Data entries

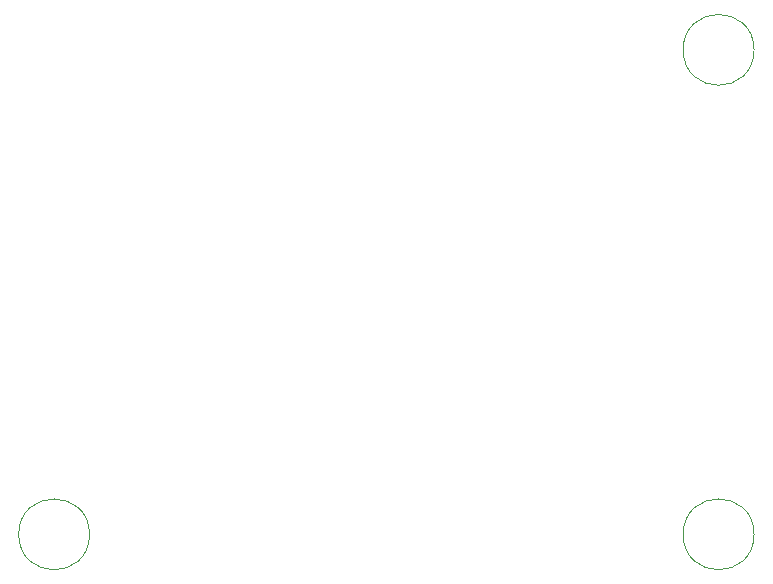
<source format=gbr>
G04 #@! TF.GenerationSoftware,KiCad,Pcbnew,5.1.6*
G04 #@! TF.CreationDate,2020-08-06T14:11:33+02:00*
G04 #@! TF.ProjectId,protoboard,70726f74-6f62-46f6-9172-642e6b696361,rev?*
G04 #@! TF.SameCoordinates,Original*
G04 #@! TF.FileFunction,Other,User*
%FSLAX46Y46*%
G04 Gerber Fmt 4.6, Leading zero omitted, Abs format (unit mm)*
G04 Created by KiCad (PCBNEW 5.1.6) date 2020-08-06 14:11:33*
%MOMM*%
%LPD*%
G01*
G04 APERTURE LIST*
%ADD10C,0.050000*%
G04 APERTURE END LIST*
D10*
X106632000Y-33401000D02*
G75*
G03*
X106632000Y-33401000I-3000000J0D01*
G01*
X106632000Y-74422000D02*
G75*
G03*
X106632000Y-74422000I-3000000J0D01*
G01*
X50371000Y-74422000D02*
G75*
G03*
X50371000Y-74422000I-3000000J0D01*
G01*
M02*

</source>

...

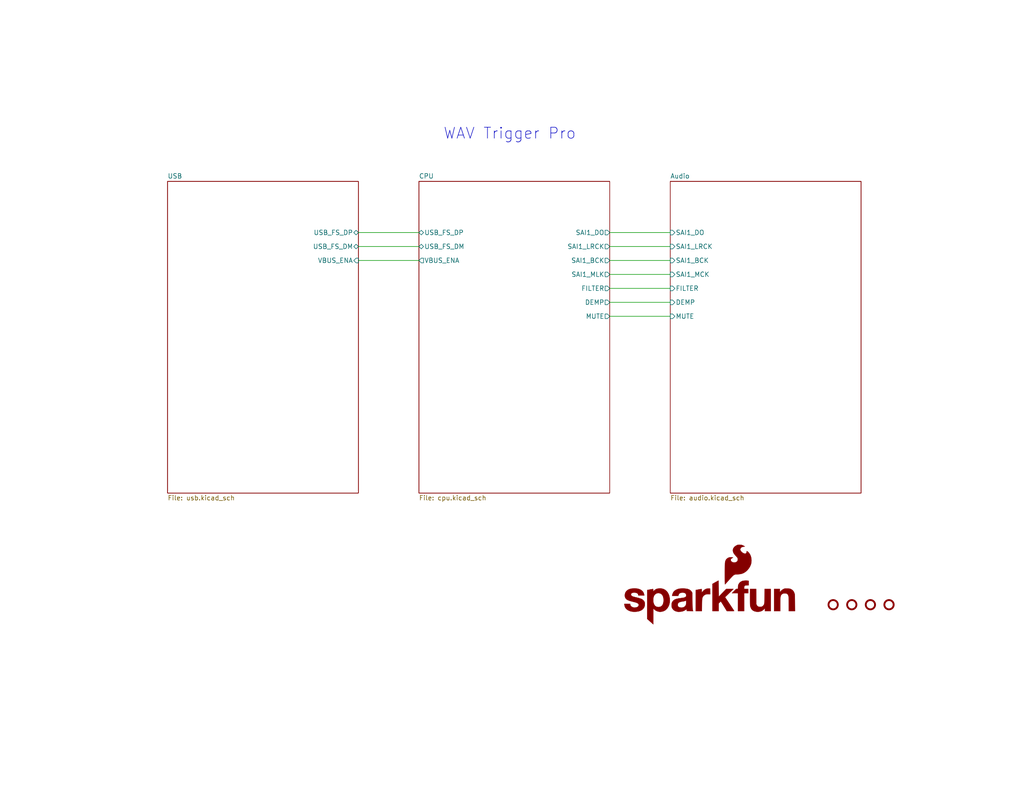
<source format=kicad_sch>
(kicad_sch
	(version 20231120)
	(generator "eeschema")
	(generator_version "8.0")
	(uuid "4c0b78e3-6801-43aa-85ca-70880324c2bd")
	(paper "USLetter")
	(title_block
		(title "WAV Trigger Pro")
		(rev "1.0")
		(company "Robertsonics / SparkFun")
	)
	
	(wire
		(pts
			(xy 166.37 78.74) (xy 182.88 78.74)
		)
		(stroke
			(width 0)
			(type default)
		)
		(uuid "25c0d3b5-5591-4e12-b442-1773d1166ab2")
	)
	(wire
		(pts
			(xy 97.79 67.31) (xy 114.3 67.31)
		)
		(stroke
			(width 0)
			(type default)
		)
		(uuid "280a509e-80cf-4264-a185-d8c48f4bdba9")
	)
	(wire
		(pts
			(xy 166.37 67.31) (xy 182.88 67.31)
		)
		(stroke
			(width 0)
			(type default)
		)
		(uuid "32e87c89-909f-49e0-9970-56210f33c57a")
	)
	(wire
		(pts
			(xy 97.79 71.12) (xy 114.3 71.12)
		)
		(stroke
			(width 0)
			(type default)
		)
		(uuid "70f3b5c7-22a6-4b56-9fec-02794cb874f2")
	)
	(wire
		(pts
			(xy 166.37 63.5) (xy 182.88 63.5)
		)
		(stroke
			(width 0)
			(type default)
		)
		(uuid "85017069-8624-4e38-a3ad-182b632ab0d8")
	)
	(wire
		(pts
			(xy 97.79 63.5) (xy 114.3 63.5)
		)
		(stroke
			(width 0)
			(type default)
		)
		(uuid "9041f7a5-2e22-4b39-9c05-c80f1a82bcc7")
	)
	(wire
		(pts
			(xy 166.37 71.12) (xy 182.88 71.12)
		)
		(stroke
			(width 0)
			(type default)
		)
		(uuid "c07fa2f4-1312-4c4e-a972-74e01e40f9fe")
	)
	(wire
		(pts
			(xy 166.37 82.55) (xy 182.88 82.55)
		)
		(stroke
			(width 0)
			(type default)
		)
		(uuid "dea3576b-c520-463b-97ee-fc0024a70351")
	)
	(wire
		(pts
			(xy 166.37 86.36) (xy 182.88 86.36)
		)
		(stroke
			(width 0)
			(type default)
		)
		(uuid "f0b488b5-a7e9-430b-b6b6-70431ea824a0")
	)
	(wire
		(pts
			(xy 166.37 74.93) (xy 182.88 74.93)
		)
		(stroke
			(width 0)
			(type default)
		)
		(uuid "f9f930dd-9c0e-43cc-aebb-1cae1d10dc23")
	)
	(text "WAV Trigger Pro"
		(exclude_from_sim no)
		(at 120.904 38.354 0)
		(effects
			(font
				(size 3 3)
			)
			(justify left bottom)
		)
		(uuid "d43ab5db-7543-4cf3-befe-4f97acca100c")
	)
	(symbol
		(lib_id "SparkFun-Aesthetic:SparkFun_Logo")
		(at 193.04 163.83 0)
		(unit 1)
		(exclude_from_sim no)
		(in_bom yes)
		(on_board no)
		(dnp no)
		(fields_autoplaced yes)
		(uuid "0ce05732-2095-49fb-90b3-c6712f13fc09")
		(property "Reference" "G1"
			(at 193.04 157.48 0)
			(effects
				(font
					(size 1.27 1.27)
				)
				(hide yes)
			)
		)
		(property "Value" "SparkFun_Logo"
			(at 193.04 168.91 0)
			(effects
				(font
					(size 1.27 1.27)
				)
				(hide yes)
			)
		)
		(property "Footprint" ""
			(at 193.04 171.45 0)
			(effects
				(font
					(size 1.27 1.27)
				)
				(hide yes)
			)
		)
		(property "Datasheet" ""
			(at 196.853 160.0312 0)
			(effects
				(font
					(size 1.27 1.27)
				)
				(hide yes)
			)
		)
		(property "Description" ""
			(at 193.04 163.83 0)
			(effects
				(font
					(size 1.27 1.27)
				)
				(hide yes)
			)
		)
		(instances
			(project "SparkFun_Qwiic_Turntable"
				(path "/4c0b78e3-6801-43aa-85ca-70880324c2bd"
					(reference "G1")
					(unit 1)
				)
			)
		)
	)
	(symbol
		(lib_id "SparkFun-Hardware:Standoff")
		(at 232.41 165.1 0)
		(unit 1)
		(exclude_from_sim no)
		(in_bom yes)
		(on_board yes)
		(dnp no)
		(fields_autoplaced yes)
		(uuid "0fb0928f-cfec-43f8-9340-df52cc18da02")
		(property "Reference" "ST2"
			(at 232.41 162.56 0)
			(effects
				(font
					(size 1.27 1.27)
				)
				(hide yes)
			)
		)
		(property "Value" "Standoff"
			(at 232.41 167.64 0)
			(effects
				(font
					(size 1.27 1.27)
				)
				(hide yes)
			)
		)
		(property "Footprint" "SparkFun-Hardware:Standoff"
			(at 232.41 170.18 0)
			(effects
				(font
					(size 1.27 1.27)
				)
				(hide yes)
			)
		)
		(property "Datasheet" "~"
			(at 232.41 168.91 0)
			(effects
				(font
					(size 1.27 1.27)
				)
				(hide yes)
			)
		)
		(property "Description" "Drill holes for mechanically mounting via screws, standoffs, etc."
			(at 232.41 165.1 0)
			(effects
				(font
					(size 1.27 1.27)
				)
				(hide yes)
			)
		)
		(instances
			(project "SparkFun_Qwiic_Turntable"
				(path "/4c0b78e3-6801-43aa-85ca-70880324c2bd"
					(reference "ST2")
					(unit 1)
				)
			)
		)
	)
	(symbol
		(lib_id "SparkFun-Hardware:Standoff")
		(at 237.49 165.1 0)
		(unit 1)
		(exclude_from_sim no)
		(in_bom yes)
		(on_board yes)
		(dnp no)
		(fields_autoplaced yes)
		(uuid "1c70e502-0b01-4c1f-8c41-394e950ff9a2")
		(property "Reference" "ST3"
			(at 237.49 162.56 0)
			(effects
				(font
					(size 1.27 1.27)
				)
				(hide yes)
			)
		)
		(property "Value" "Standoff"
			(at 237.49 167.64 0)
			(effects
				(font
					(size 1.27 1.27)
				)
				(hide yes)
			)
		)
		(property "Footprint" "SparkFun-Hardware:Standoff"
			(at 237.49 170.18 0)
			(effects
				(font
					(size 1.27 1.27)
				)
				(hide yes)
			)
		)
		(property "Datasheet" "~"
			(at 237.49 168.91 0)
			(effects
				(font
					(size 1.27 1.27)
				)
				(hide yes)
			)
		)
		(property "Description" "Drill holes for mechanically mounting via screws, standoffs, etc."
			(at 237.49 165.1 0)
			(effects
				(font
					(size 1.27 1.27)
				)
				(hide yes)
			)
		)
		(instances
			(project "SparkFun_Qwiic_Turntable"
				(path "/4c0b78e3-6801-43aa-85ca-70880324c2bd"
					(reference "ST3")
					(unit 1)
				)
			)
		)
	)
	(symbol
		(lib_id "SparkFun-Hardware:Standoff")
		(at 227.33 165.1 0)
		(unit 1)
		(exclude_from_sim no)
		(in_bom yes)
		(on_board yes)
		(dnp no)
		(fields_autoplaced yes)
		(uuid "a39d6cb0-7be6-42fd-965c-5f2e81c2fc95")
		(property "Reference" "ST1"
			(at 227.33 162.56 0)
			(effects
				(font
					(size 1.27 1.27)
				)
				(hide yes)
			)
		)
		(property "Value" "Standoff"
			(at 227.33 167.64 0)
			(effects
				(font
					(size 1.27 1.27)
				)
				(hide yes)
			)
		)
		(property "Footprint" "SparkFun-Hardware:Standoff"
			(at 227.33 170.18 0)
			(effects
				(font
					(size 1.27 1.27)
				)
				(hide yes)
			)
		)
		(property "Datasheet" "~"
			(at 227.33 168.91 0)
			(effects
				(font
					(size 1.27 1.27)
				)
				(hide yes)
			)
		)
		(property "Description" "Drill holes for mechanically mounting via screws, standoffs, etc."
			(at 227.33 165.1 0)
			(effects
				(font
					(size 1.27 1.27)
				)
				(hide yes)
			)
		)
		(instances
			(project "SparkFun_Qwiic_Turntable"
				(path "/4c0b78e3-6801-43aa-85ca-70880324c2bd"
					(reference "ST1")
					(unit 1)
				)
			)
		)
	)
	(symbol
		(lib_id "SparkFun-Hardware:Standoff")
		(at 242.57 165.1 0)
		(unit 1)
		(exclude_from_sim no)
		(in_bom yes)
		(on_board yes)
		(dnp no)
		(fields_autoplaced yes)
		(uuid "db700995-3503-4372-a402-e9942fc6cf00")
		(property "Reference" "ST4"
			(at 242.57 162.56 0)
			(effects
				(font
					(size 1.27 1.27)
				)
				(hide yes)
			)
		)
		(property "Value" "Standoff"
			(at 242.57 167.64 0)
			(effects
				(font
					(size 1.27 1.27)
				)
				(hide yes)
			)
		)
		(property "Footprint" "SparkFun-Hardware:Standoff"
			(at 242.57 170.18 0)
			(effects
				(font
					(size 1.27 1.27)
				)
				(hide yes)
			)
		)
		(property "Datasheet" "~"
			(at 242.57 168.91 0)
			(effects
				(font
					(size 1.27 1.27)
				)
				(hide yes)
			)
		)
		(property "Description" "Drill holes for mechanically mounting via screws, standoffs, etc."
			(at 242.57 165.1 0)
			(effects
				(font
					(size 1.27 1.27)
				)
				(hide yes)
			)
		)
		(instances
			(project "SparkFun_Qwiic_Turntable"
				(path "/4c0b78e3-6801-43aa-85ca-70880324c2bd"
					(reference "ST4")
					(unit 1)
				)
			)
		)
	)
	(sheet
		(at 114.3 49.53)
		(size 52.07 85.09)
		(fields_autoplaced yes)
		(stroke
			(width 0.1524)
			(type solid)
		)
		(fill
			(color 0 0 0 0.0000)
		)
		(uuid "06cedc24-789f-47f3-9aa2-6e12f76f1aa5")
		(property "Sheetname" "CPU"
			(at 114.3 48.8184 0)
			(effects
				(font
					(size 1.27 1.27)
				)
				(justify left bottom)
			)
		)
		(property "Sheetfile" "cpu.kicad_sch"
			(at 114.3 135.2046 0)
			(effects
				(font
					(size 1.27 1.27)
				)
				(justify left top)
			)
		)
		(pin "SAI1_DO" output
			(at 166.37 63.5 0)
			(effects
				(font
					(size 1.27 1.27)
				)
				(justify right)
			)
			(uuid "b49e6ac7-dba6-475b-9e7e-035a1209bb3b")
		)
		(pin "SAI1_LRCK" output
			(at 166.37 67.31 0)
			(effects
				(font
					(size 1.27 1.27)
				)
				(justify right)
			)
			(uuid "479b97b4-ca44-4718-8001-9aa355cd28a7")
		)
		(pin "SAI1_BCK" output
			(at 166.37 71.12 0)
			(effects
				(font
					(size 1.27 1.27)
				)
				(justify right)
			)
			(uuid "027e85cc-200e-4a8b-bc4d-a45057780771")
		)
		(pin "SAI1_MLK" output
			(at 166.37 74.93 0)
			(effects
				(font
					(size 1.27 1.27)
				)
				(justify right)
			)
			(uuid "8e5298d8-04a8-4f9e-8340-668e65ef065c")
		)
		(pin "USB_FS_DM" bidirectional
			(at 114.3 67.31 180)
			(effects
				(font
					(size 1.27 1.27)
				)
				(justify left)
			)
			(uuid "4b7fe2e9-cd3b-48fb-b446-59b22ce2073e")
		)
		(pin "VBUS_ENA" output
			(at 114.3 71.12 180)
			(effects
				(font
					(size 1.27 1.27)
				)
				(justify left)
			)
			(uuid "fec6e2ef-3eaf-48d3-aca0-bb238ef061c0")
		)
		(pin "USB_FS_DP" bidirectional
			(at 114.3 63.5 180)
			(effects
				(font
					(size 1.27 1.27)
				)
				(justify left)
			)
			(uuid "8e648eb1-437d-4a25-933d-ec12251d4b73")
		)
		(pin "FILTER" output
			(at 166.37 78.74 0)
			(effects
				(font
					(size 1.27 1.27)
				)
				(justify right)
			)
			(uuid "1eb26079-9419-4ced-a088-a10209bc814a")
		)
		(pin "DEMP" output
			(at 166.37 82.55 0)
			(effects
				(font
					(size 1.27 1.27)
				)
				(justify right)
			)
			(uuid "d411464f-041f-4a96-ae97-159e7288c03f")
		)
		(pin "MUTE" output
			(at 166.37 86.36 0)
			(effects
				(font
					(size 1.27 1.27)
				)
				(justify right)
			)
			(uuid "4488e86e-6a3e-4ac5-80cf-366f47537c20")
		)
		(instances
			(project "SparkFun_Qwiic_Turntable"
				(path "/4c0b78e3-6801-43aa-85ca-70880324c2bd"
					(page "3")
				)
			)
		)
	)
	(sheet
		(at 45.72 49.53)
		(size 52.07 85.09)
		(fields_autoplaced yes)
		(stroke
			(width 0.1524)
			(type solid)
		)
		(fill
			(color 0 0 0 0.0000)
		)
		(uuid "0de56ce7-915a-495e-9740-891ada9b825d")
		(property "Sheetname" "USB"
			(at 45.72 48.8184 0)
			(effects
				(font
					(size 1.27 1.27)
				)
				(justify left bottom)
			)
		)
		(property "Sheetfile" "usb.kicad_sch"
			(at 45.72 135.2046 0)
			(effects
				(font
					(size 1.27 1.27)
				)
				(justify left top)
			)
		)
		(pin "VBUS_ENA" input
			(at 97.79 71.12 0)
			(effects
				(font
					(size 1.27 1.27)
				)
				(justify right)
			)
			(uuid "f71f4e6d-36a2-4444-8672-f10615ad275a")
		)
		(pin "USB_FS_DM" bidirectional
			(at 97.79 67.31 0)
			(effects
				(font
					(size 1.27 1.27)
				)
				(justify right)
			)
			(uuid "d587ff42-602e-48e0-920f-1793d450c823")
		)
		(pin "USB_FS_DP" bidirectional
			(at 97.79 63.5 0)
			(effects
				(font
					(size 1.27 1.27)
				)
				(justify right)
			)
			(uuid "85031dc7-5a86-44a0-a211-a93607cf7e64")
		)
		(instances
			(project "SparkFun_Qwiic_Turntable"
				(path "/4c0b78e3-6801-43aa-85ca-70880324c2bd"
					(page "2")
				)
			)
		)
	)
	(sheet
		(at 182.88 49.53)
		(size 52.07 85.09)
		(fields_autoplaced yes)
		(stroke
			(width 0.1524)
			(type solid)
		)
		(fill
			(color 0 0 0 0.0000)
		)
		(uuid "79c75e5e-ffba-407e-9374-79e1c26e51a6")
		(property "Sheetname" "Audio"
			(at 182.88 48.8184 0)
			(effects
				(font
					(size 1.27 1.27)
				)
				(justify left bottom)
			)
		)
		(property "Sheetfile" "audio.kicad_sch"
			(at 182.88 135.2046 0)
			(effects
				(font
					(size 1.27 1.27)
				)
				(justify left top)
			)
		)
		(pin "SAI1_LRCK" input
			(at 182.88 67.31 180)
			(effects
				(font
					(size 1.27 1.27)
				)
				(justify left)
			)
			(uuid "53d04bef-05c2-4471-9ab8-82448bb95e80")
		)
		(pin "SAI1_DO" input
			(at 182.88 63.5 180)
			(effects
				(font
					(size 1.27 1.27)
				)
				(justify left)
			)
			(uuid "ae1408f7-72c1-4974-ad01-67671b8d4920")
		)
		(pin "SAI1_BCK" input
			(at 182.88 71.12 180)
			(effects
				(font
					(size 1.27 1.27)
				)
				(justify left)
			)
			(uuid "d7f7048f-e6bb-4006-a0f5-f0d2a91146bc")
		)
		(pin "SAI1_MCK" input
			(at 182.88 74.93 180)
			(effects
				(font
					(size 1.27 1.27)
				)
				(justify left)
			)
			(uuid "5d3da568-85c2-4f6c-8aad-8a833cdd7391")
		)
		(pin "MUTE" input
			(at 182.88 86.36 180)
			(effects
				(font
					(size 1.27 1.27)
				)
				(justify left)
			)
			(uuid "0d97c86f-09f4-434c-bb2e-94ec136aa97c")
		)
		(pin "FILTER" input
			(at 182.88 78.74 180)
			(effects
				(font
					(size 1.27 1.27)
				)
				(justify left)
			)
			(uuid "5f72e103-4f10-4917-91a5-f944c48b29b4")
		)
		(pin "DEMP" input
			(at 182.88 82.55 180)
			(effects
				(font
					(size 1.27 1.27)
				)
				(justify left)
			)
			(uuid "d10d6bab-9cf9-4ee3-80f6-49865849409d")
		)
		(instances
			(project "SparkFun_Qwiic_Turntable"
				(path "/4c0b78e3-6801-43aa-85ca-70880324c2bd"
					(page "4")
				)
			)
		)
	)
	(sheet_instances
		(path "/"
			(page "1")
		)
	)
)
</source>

- **WORK TO COMPLETE**: Where the data above reaches the line holding "<source format=gbr>", begin printing, and stop after the line holding "G04 APERTURE LIST*". Each line must be reproduced exactly, with nothing else added.

- **COMPLETED EXERCISE**:
<source format=gbr>
G04 #@! TF.GenerationSoftware,KiCad,Pcbnew,5.1.6*
G04 #@! TF.CreationDate,2020-08-06T14:11:33+02:00*
G04 #@! TF.ProjectId,protoboard,70726f74-6f62-46f6-9172-642e6b696361,rev?*
G04 #@! TF.SameCoordinates,Original*
G04 #@! TF.FileFunction,Other,User*
%FSLAX46Y46*%
G04 Gerber Fmt 4.6, Leading zero omitted, Abs format (unit mm)*
G04 Created by KiCad (PCBNEW 5.1.6) date 2020-08-06 14:11:33*
%MOMM*%
%LPD*%
G01*
G04 APERTURE LIST*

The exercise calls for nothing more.